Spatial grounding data
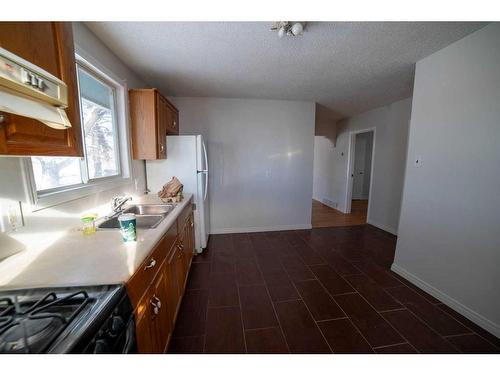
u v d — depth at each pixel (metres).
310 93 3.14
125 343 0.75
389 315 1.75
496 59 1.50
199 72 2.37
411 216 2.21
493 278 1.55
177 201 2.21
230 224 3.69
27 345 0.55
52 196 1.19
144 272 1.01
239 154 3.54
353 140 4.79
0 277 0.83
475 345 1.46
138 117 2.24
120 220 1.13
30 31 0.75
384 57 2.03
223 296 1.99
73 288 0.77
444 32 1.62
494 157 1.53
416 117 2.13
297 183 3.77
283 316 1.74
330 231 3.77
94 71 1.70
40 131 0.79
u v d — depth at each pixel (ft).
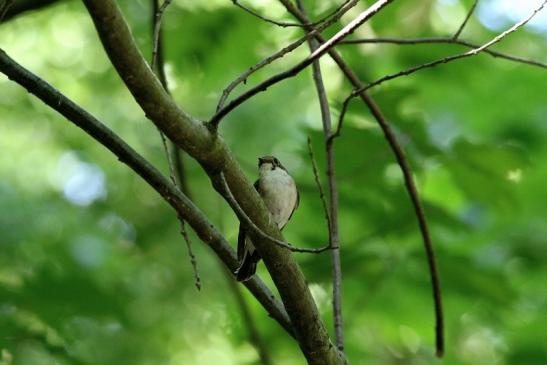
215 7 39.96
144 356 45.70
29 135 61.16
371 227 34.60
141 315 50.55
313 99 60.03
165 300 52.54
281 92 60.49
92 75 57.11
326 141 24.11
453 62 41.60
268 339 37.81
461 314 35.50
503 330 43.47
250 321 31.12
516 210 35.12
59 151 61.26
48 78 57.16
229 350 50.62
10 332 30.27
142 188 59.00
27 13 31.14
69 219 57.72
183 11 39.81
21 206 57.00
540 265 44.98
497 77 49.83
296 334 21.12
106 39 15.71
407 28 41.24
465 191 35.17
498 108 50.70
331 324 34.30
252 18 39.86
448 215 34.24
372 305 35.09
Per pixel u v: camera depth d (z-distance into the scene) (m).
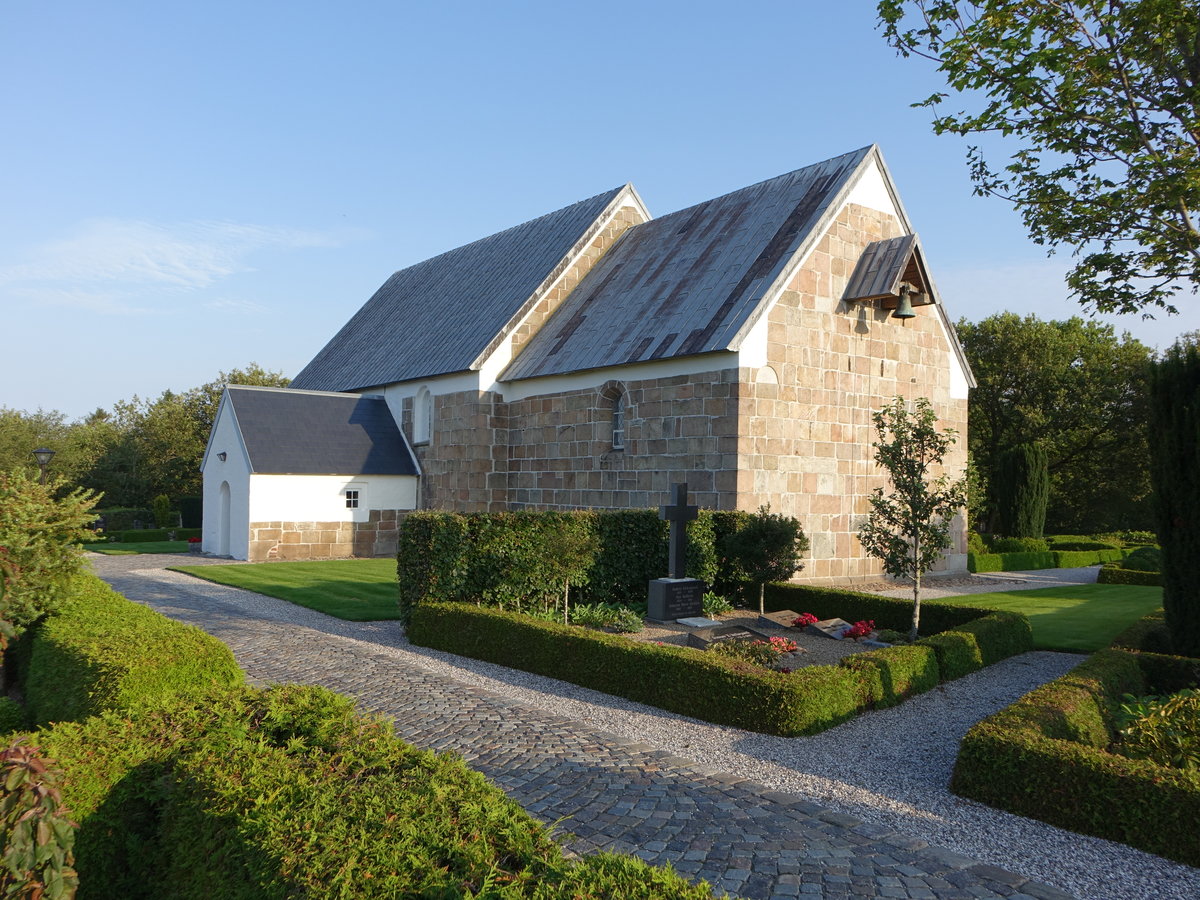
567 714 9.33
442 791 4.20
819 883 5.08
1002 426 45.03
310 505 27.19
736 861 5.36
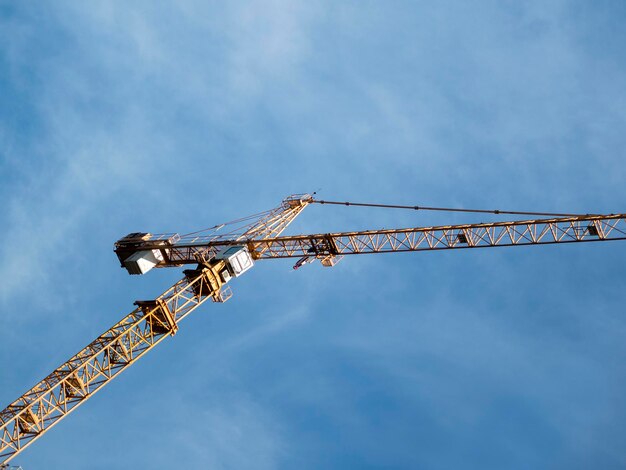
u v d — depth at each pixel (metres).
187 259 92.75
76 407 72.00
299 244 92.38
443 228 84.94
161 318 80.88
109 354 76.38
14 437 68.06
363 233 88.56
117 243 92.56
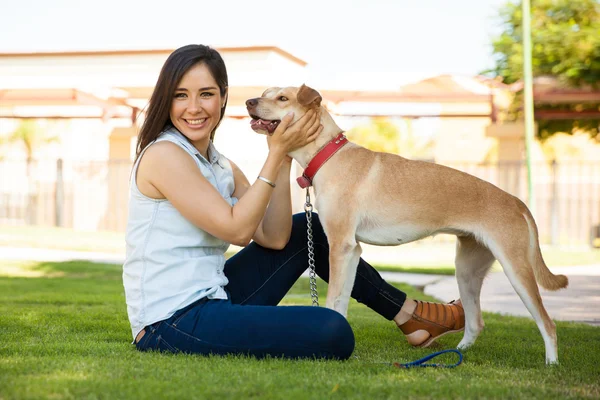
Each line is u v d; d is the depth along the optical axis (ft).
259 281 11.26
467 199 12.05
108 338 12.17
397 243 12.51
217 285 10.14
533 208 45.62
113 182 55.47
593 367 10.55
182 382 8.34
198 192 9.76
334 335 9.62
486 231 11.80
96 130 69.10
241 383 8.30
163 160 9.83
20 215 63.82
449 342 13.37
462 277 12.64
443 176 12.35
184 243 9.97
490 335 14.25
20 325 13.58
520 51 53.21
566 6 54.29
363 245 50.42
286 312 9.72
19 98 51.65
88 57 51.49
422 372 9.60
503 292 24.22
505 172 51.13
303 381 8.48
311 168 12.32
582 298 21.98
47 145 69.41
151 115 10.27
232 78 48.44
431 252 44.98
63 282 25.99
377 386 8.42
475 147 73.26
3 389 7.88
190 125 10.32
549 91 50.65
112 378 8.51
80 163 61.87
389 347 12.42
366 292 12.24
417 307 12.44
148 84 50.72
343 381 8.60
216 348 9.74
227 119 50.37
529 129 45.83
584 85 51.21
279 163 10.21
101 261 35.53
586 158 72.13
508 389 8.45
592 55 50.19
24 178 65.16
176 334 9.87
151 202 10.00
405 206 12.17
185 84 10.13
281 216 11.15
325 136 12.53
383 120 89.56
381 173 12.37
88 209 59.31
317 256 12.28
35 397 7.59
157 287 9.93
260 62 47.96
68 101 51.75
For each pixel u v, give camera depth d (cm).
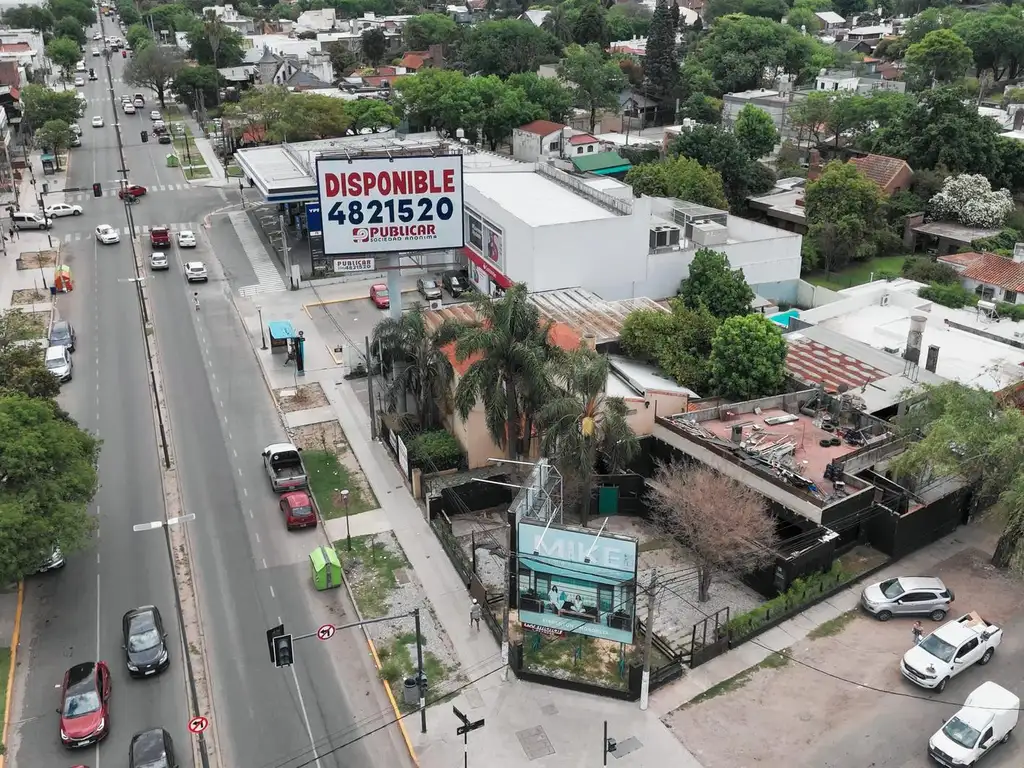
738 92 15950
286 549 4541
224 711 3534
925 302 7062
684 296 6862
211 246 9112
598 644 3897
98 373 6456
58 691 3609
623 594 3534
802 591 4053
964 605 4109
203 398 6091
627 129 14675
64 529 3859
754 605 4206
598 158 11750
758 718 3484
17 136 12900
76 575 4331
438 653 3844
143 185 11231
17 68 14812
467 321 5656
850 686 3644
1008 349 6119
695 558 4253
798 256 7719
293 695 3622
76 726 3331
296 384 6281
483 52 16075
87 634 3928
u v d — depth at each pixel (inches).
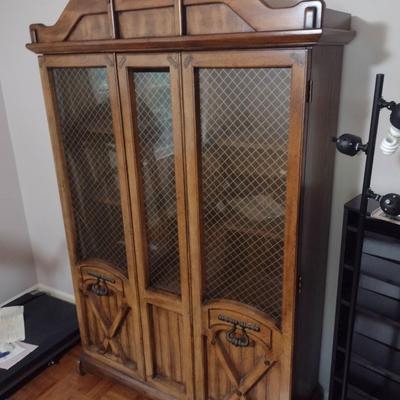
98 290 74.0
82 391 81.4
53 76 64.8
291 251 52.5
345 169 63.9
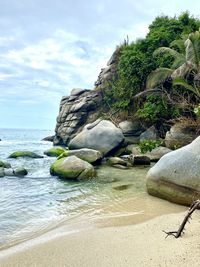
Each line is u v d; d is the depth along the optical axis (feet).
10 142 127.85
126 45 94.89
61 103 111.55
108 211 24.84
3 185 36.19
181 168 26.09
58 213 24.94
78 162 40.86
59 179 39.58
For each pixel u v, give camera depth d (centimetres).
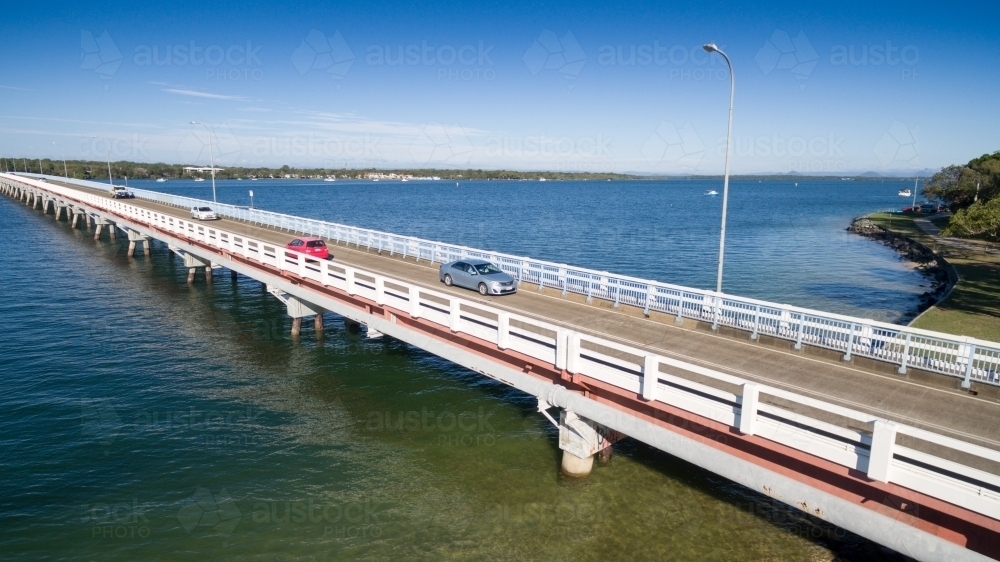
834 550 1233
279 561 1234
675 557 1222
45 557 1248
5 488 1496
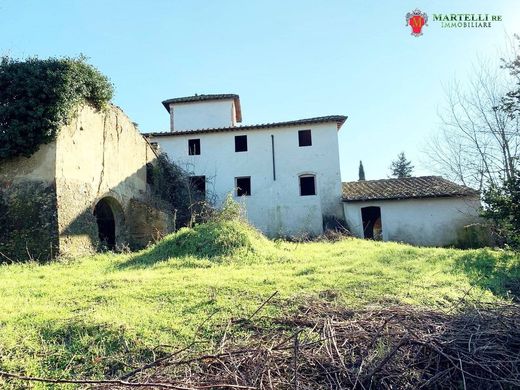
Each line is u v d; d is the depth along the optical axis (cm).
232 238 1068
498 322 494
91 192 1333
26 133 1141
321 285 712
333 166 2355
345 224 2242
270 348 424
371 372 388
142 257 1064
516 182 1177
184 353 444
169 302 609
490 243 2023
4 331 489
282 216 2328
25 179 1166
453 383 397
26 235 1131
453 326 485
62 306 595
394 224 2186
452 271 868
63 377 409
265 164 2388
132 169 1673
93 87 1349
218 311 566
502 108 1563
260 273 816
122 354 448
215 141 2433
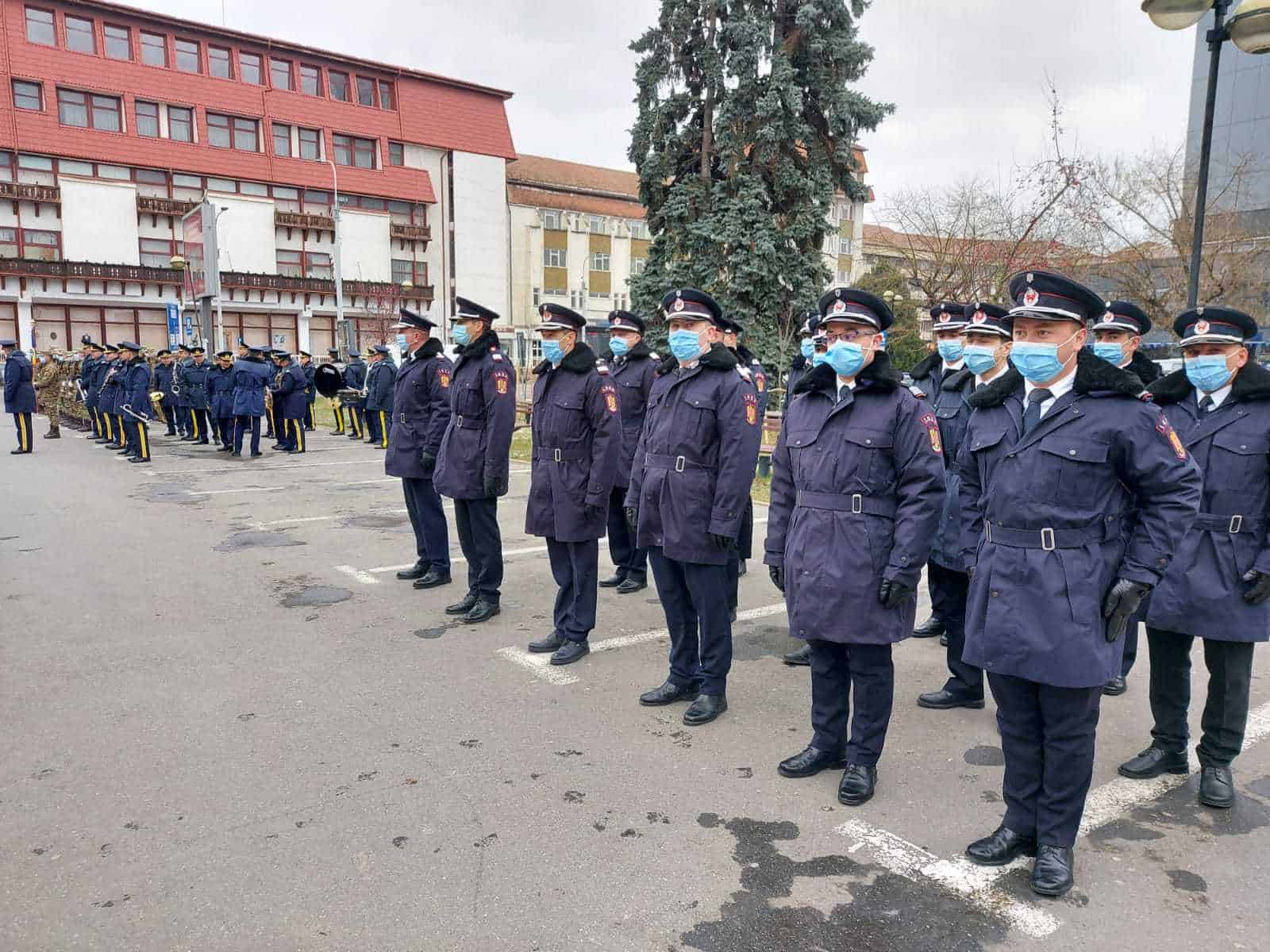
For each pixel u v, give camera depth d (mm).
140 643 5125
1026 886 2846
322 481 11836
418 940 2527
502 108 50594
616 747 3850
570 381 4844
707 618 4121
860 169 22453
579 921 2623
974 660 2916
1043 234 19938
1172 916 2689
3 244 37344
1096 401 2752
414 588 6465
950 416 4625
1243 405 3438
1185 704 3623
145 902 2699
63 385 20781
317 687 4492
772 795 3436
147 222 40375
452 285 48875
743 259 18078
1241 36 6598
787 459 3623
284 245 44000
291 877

Your task
In the data above, find the line with "486 231 11.80" and the line with "1008 349 6119". Please copy exactly those two lines and every line between them, but not the pictures.

Reply
486 231 11.80
96 130 69.10
241 383 8.30
163 160 9.83
20 215 63.82
449 342 13.37
462 277 12.64
443 176 12.35
184 243 9.97
490 335 14.25
20 325 13.58
520 51 53.21
566 6 54.29
363 245 50.42
286 312 9.72
19 98 51.65
88 57 51.49
422 372 9.60
503 292 24.22
505 172 51.13
303 381 8.48
311 168 12.32
582 298 21.98
47 145 69.41
151 115 10.27
232 78 48.44
431 252 44.98
63 282 25.99
377 386 8.42
475 147 73.26
3 389 7.88
190 125 10.32
549 91 50.65
112 378 8.51
80 163 61.87
389 347 12.42
366 292 12.24
417 307 12.44
148 84 50.72
343 381 8.60
216 348 9.74
227 119 50.37
529 129 45.83
584 85 51.21
279 163 10.21
101 261 35.53
586 158 72.13
508 389 8.45
592 55 50.19
24 178 65.16
176 334 9.87
151 202 10.00
405 206 12.17
185 84 10.13
281 216 11.15
325 136 12.53
383 120 89.56
381 173 12.37
88 209 59.31
317 256 12.28
35 397 7.59
157 287 9.93
260 62 47.96
68 101 51.75
For each pixel u v, give camera depth d (cm).
738 92 15950
286 549 4541
224 711 3534
925 302 7062
684 296 6862
211 246 9112
598 644 3897
98 373 6456
58 691 3609
623 594 3534
802 591 4053
964 605 4109
203 398 6091
627 129 14675
64 529 3859
754 605 4206
598 158 11750
758 718 3484
17 136 12900
76 575 4331
438 653 3844
143 185 11231
17 68 14812
467 321 5656
850 686 3644
1008 349 6119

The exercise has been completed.